Du côté des anciens fumeurs, l’inquiétude grandit elle aussi. À Strasbourg, Kosma Aubry, 24 ans, vapote depuis trois ans. Il a tenté, à plusieurs reprises, d’arrêter la cigarette. « J’ai commencé à fumer à 17 ans, donc je peux comprendre qu’on ne veuille pas que des mineurs soient initiés à la nicotine ou même à la cigarette électronique », confie-t-il entre deux nuages de vapeur. « Mais je crains de rechuter si cette interdiction était appliquée. Je vapote avec un arôme fraise, car je n’aime pas le goût tabac. »
Un constat partagé par Sarah Zajtmann, une pianiste de 26 ans. « S’il n’y avait pas eu les arômes fruités, je n’aurais jamais pu arrêter de fumer, estime-t-elle en vapotant devant l’Opéra national du Rhin. Si ces produits sont interdits, je pourrais être tentée de reprendre la clope. »

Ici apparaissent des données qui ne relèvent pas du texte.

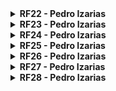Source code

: <details>
  <summary><b> RF22 - Pedro Izarias </b></summary> 

 <b>Tabela 45:</b> Estrutura do requisito

| Características      | Explicação |
| -------------------- | ---------- |
| Nome do Requisito    | Usuário empresa pode atualizar dados dos funcionários |
| Origem do Requisito  | Entrevistas e Análise de Documentos |
| Descrição            | Esse requisito permite que empresas possam atualizar os dados de seus funcionários diretamente no aplicativo, garantindo que as informações estejam sempre atualizadas e corretas. Isso inclui a atualização de informações pessoais e profissionais dos funcionários. |
| Ambiental | O contexto do requisito está relacionado à necessidade das empresas de manterem as informações dos funcionários atualizadas, refletindo mudanças como promoções, alterações salariais, entre outras. |
| Organizacional | Alinhado com o objetivo do CTD em fornecer uma ferramenta completa para a gestão de informações trabalhistas tanto para trabalhadores quanto para empregadores. |
| Gerencial | Do ponto de vista gerencial, é importante garantir a integração segura e eficiente das atualizações de dados com o banco de dados do sistema. |
| Desenvolvimento      | A implementação deste requisito requer a criação de uma interface para a atualização de dados dos funcionários e a integração com o banco de dados para armazenamento seguro das informações atualizadas. |
| Nível de Priorização | - |

<b> Autor: </b> <a href="https://github.com/Izarias">Pedro Izarias</a>.

### Elos de Rastreabilidade

A tabela 46 mostra os elos do requisito RF22.

<center> 

<b>Tabela 46:</b> Elo do Requisito

| Tipo de Elo | Categoria         | Elementos Rastreáveis                                    | Descrição do ELO| Requisitos Relacionados | 
| -------------- | -----------------  | ----------------------------------------------------- | -------------| ---- |
| Recurso | Desenvolvimento | <li> Módulo de Atualização de Dados de Funcionários <br> <li> Banco de Dados para Armazenamento de Dados de Funcionários <br> <li> Interface de Usuário para Atualização de Dados. | O banco de dados para armazenar os dados dos funcionários atualizados e a interface de usuário para permitir a atualização dessas informações são recursos necessários. | **Os requisitos que fornecem os recursos necessários são:** <br> <br> Requisitos Funcionais: <br> <li> RF03: Usuário pode consultar suas informações pessoais <br> <li> RF04: Usuário pode atualizar suas informações pessoais <br> <br>  Requisitos não funcionais: <br> <li> RNF14: O aplicativo deve seguir padrões de design aceitos por empresas e instituições, com uma taxa de conformidade de 95% nas avaliações de usabilidade. <br> <li> RNF18: O sistema deve listar contratos de trabalho com todos os detalhes relevantes, atualizados em tempo real.|

<b> Autor: </b> <a href="https://github.com/Izarias">Pedro Izarias</a>.

</center>

</details>

<details>
  <summary><b> RF23 - Pedro Izarias </b></summary> 

 <b>Tabela 47:</b> Estrutura do requisito

| Características      | Explicação |
| -------------------- | ---------- |
| Nome do Requisito    | Usuário empresa pode consultar contratos de trabalho |
| Origem do Requisito  | Entrevistas e Análise de Documentos |
| Descrição            | Esse requisito permite que empresas possam consultar contratos de trabalho dos funcionários, verificando informações como datas de início e término, salários, e outros detalhes relevantes. |
| Ambiental | O contexto do requisito está relacionado à necessidade das empresas de verificar os contratos de trabalho de seus funcionários para fins administrativos e de conformidade legal. |
| Organizacional | Alinhado com o objetivo do CTD em fornecer uma ferramenta completa para a gestão de informações trabalhistas tanto para trabalhadores quanto para empregadores. |
| Gerencial | Do ponto de vista gerencial, é importante garantir a integração segura e eficiente das consultas de contratos de trabalho com o banco de dados do sistema. |
| Desenvolvimento      | A implementação deste requisito requer a criação de uma interface para a consulta de contratos de trabalho e a integração com o banco de dados para acesso seguro às informações. |
| Nível de Priorização | - |

<b> Autor: </b> <a href="https://github.com/Izarias">Pedro Izarias</a>.

### Elos de Rastreabilidade

A tabela 48 mostra os elos do requisito RF23.

<center> 

<b>Tabela 48:</b> Elo do Requisito

| Tipo de Elo | Categoria         | Elementos Rastreáveis                                    | Descrição do ELO| Requisitos Relacionados | 
| -------------- | -----------------  | ----------------------------------------------------- | -------------| ---- |
| Recurso | Desenvolvimento | <li> Módulo de Consulta de Contratos de Trabalho <br> <li> Banco de Dados para Armazenamento de Contratos de Trabalho <br> <li> Interface de Usuário para Consulta de Contratos. | O banco de dados para armazenar os contratos de trabalho e a interface de usuário para permitir a consulta dessas informações são recursos necessários. | **Os requisitos que fornecem os recursos necessários são:** <br> <br> Requisitos Funcionais: <br> <li> RF05: Usuário trabalhador pode consultar contratos de trabalho <br> <br>  Requisitos não funcionais: <br> <li> RNF18: O sistema deve listar contratos de trabalho com todos os detalhes relevantes, atualizados em tempo real.|

<b> Autor: </b> <a href="https://github.com/Izarias">Pedro Izarias</a>.

</center>

</details>

<details>
  <summary><b> RF24 - Pedro Izarias </b></summary> 

 <b>Tabela 49:</b> Estrutura do requisito

| Características      | Explicação |
| -------------------- | ---------- |
| Nome do Requisito    | Usuário empresa pode gerar relatórios trabalhistas |
| Origem do Requisito  | Entrevistas e Análise de Documentos |
| Descrição            | Esse requisito permite que empresas possam gerar relatórios trabalhistas, incluindo informações sobre contratos de trabalho, benefícios, e outros dados relevantes para a administração da força de trabalho. |
| Ambiental | O contexto do requisito está relacionado à necessidade das empresas de gerar relatórios trabalhistas para fins de gestão interna e conformidade com regulamentações trabalhistas. |
| Organizacional | Alinhado com o objetivo do CTD em fornecer uma ferramenta completa para a gestão de informações trabalhistas tanto para trabalhadores quanto para empregadores. |
| Gerencial | Do ponto de vista gerencial, é importante garantir que a geração de relatórios seja eficiente e que os dados estejam sempre atualizados. |
| Desenvolvimento      | A implementação deste requisito requer a criação de uma interface para a geração de relatórios e a integração com o banco de dados para acesso seguro e eficiente às informações necessárias. |
| Nível de Priorização | - |

<b> Autor: </b> <a href="https://github.com/Izarias">Pedro Izarias</a>.

### Elos de Rastreabilidade

A tabela 50 mostra os elos do requisito RF24.

<center> 

<b>Tabela 50:</b> Elo do Requisito

| Tipo de Elo | Categoria         | Elementos Rastreáveis                                    | Descrição do ELO| Requisitos Relacionados | 
| -------------- | -----------------  | ----------------------------------------------------- | -------------| ---- |
| Recurso | Desenvolvimento | <li> Módulo de Geração de Relatórios <br> <li> Banco de Dados para Armazenamento de Informações Trabalhistas <br> <li> Interface de Usuário para Geração de Relatórios. | O banco de dados para armazenar as informações trabalhistas e a interface de usuário para permitir a geração de relatórios são recursos necessários. | **Os requisitos que fornecem os recursos necessários são:** <br> <br> Requisitos Funcionais: <br> <li> RF06: Usuário trabalhador pode consultar benefícios <br> <br>  Requisitos não funcionais: <br> <li> RNF12: O sistema deve permitir a exportação de dados em formatos compatíveis com outros sistemas de gestão.|

<b> Autor: </b> <a href="https://github.com/Izarias">Pedro Izarias</a>.

</center>

</details>

<details>
  <summary><b> RF25 - Pedro Izarias </b></summary> 

 <b>Tabela 51:</b> Estrutura do requisito

| Características      | Explicação |
| -------------------- | ---------- |
| Nome do Requisito    | Usuário pode recuperar senha |
| Origem do Requisito  | Entrevistas e Análise de Documentos |
| Descrição            | Esse requisito permite que os usuários possam recuperar suas senhas de acesso ao aplicativo, caso a tenham esquecido, utilizando métodos de recuperação como e-mail ou SMS. |
| Ambiental | O contexto do requisito está relacionado à necessidade dos usuários de manterem acesso contínuo ao aplicativo, mesmo em caso de esquecimento de senha. |
| Organizacional | Alinhado com o objetivo do CTD em fornecer uma ferramenta acessível e fácil de usar para todos os usuários. |
| Gerencial | Do ponto de vista gerencial, é importante garantir que o processo de recuperação de senha seja seguro e eficiente, protegendo as informações dos usuários. |
| Desenvolvimento      | A implementação deste requisito requer a criação de uma interface para a recuperação de senha e a integração com serviços de envio de e-mails e SMS para a recuperação. |
| Nível de Priorização | - |

<b> Autor: </b> <a href="https://github.com/Izarias">Pedro Izarias</a>.

### Elos de Rastreabilidade

A tabela 52 mostra os elos do requisito RF25.

<center> 

<b>Tabela 52:</b> Elo do Requisito

| Tipo de Elo | Categoria         | Elementos Rastreáveis                                    | Descrição do ELO| Requisitos Relacionados | 
| -------------- | -----------------  | ----------------------------------------------------- | -------------| ---- |
| Recurso | Desenvolvimento | <li> Módulo de Recuperação de Senha <br> <li> Serviço de Envio de E-mails e SMS <br> <li> Interface de Usuário para Recuperação de Senha. | Os serviços de envio de e-mails e SMS e a interface de usuário para permitir a recuperação de senha são recursos necessários. | **Os requisitos que fornecem os recursos necessários são:** <br> <br> Requisitos Funcionais: <br> <li> RF01: Usuário pode se cadastrar no aplicativo <br> <br>  Requisitos não funcionais: <br> <li> RNF10: O sistema deve garantir a segurança dos dados de autenticação dos usuários.|

<b> Autor: </b> <a href="https://github.com/Izarias">Pedro Izarias</a>.

</center>

</details>

<details>
  <summary><b> RF26 - Pedro Izarias </b></summary> 

 <b>Tabela 53:</b> Estrutura do requisito

| Características      | Explicação |
| -------------------- | ---------- |
| Nome do Requisito    | Usuário pode visualizar histórico de contratações |
| Origem do Requisito  | Entrevistas e Análise de Documentos |
| Descrição            | Esse requisito permite que os usuários possam visualizar o histórico completo de suas contratações, incluindo detalhes de cada contrato de trabalho, como datas, cargos, e empregadores. |
| Ambiental | O contexto do requisito está relacionado à necessidade dos usuários de terem acesso fácil e rápido ao seu histórico de contratações para consultas e comprovações. |
| Organizacional | Alinhado com o objetivo do CTD em fornecer uma ferramenta completa para a gestão de informações trabalhistas dos trabalhadores. |
| Gerencial | Do ponto de vista gerencial, é importante garantir que o histórico de contratações esteja sempre atualizado e seja de fácil acesso para os usuários. |
| Desenvolvimento      | A implementação deste requisito requer a criação de uma interface para a visualização do histórico de contratações e a integração com o banco de dados para acesso seguro às informações. |
| Nível de Priorização | - |

<b> Autor: </b> <a href="https://github.com/Izarias">Pedro Izarias</a>.

### Elos de Rastreabilidade

A tabela 54 mostra os elos do requisito RF26.

<center> 

<b>Tabela 54:</b> Elo do Requisito

| Tipo de Elo | Categoria         | Elementos Rastreáveis                                    | Descrição do ELO| Requisitos Relacionados | 
| -------------- | -----------------  | ----------------------------------------------------- | -------------| ---- |
| Recurso | Desenvolvimento | <li> Módulo de Histórico de Contratações <br> <li> Banco de Dados para Armazenamento de Contratações <br> <li> Interface de Usuário para Visualização de Histórico de Contratações. | O banco de dados para armazenar o histórico de contratações e a interface de usuário para permitir a visualização dessas informações são recursos necessários. | **Os requisitos que fornecem os recursos necessários são:** <br> <br> Requisitos Funcionais: <br> <li> RF05: Usuário trabalhador pode consultar contratos de trabalho <br> <br>  Requisitos não funcionais: <br> <li> RNF18: O sistema deve listar contratos de trabalho com todos os detalhes relevantes, atualizados em tempo real.|

<b> Autor: </b> <a href="https://github.com/Izarias">Pedro Izarias</a>.

</center>

</details>

<details>
  <summary><b> RF27 - Pedro Izarias </b></summary> 

 <b>Tabela 55:</b> Estrutura do requisito

| Características      | Explicação |
| -------------------- | ---------- |
| Nome do Requisito    | Usuário pode visualizar notificações |
| Origem do Requisito  | Entrevistas e Análise de Documentos |
| Descrição            | Esse requisito permite que os usuários possam visualizar notificações importantes dentro do aplicativo, como atualizações de contrato, novos benefícios, ou mensagens da empresa. |
| Ambiental | O contexto do requisito está relacionado à necessidade dos usuários de serem informados sobre eventos importantes e atualizações em suas informações trabalhistas. |
| Organizacional | Alinhado com o objetivo do CTD em fornecer uma ferramenta completa e informativa para os trabalhadores. |
| Gerencial | Do ponto de vista gerencial, é importante garantir que as notificações sejam entregues de forma eficiente e que os usuários possam acessá-las facilmente. |
| Desenvolvimento      | A implementação deste requisito requer a criação de uma interface para a visualização de notificações e a integração com o sistema de backend para envio e armazenamento das notificações. |
| Nível de Priorização | - |

<b> Autor: </b> <a href="https://github.com/Izarias">Pedro Izarias</a>.

### Elos de Rastreabilidade

A tabela 56 mostra os elos do requisito RF27.

<center> 

<b>Tabela 56:</b> Elo do Requisito

| Tipo de Elo | Categoria         | Elementos Rastreáveis                                    | Descrição do ELO| Requisitos Relacionados | 
| -------------- | -----------------  | ----------------------------------------------------- | -------------| ---- |
| Recurso | Desenvolvimento | <li> Módulo de Notificações <br> <li> Serviço de Envio de Notificações <br> <li> Interface de Usuário para Visualização de Notificações. | O serviço de envio de notificações e a interface de usuário para permitir a visualização dessas informações são recursos necessários. | **Os requisitos que fornecem os recursos necessários são:** <br> <br> Requisitos Funcionais: <br> <li> RF09:

 Usuário pode realizar anotações <br> <br>  Requisitos não funcionais: <br> <li> RNF08: O sistema deve ter um tempo de resposta de no máximo 2 segundos para exibir notificações.|

<b> Autor: </b> <a href="https://github.com/Izarias">Pedro Izarias</a>.

</center>

</details>

<details>
  <summary><b> RF28 - Pedro Izarias </b></summary> 

 <b>Tabela 57:</b> Estrutura do requisito

| Características      | Explicação |
| -------------------- | ---------- |
| Nome do Requisito    | Usuário pode visualizar dados de contato da empresa |
| Origem do Requisito  | Entrevistas e Análise de Documentos |
| Descrição            | Esse requisito permite que os usuários possam visualizar os dados de contato das empresas em que estão empregados ou foram empregados anteriormente. |
| Ambiental | O contexto do requisito está relacionado à necessidade dos usuários de terem acesso fácil e rápido aos dados de contato de suas empresas para comunicação e outras finalidades. |
| Organizacional | Alinhado com o objetivo do CTD em fornecer uma ferramenta completa para a gestão de informações trabalhistas dos trabalhadores. |
| Gerencial | Do ponto de vista gerencial, é importante garantir que os dados de contato estejam sempre atualizados e sejam de fácil acesso para os usuários. |
| Desenvolvimento      | A implementação deste requisito requer a criação de uma interface para a visualização dos dados de contato e a integração com o banco de dados para acesso seguro às informações. |
| Nível de Priorização | - |

<b> Autor: </b> <a href="https://github.com/Izarias">Pedro Izarias</a>.

### Elos de Rastreabilidade

A tabela 58 mostra os elos do requisito RF28.

<center> 

<b>Tabela 58:</b> Elo do Requisito

| Tipo de Elo | Categoria         | Elementos Rastreáveis                                    | Descrição do ELO| Requisitos Relacionados | 
| -------------- | -----------------  | ----------------------------------------------------- | -------------| ---- |
| Recurso | Desenvolvimento | <li> Módulo de Dados de Contato <br> <li> Banco de Dados para Armazenamento de Contatos <br> <li> Interface de Usuário para Visualização de Dados de Contato. | O banco de dados para armazenar os dados de contato e a interface de usuário para permitir a visualização dessas informações são recursos necessários. | **Os requisitos que fornecem os recursos necessários são:** <br> <br> Requisitos Funcionais: <br> <li> RF07: Usuário trabalhador pode consultar dados de contato <br> <br>  Requisitos não funcionais: <br> <li> RNF12: O sistema deve permitir a exportação de dados em formatos compatíveis com outros sistemas de gestão.|

<b> Autor: </b> <a href="https://github.com/Izarias">Pedro Izarias</a>.

</center>

</details>
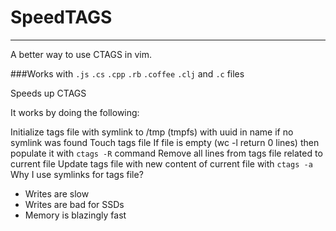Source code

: # SpeedTAGS

---

A better way to use CTAGS in vim.


###Works with `.js` `.cs` `.cpp` `.rb` `.coffee` `.clj` and `.c` files 


Speeds up CTAGS

It works by doing the following:

Initialize tags file with symlink to /tmp (tmpfs) with uuid in name if no symlink was found
Touch tags file
If file is empty (wc -l return 0 lines) then populate it with `ctags -R` command
Remove all lines from tags file related to current file
Update tags file with new content of current file with `ctags -a`
Why I use symlinks for tags file?

- Writes are slow
- Writes are bad for SSDs
- Memory is blazingly fast


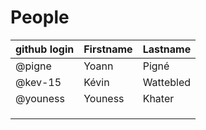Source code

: # People


| github login | Firstname | Lastname |
| ------------ | --------- | -------- |
| @pigne       | Yoann     | Pigné    |
| @kev-15      | Kévin     | Wattebled|
| @youness     | Youness   | Khater   |
|              |           |          |
|              |           |          |
|              |           |          |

Le sevrage impossible sans arômes ?
Après avoir arrêté de fumer il y a quatre ans, elle est désormais adepte des produits aromatisés aux goûts de tarte au citron meringuée, banane flambée, cookie et même lait fraise. « Ce qui a été efficace, c’est de ne pas avoir ce faux arôme de tabac, qui est d’ailleurs immonde. Ça permet de casser l’habitude du goût de la cigarette classique », affirme la jeune musicienne. « Il serait plus efficace d’interdire la "puff", cette cigarette électronique à usage unique et jetable qui est une aberration écologique et très prisée des mineurs. »
Jules Darwich, son compagnon, est du même avis. « J’aimerais savoir si ces arômes, autres que celui du tabac, incitent véritablement les mineurs à vapoter », s’étonne-t-il en rangeant sa cigarette électronique dans son manteau. Après avoir fumé pendant cinq ans, ce pianiste strasbourgeois s’est tourné vers la cigarette électronique en 2018 et ne la quitte plus depuis. « Je ne pense pas que je retournerai vers la cigarette, même si les arômes sont interdits. Toutefois, je pense que cela peut décourager des fumeurs à se sevrer grâce au vapotage », déplore-t-il.
Les professionnels de la vape sous le "choc"
D’après le rapport de la CNCT, les entreprises commercialisant des arômes de vapotage préfèrent accentuer la dimension récréative de leurs produits plutôt que d’avertir sur leur caractère addictif. Le comité souligne qu’ils participent à la « normalisation » de la consommation de nicotine, une substance qui crée une dépendance et peut être toxique si elle est absorbée à hautes doses.
La recommandation du comité a fait l’effet d’un « choc » pour la Fédération interprofessionnelle de la vape (Fivape), qui estime, dans une interview accordée à France Info, que les « cigarettes aromatisées sont utiles pour arrêter de fumer » et que l’interdiction menacerait aussi les commerces spécialisés dans la « e-cigarette ».
Si l’interdiction réclamée par la CNCT entrait en vigueur, la France deviendrait le troisième pays de l’Union européenne à appliquer cette réglementation. Le Danemark et les Pays-Bas ont récemment prohibé les arômes autre que celui du tabac pour les cigarettes électroniques.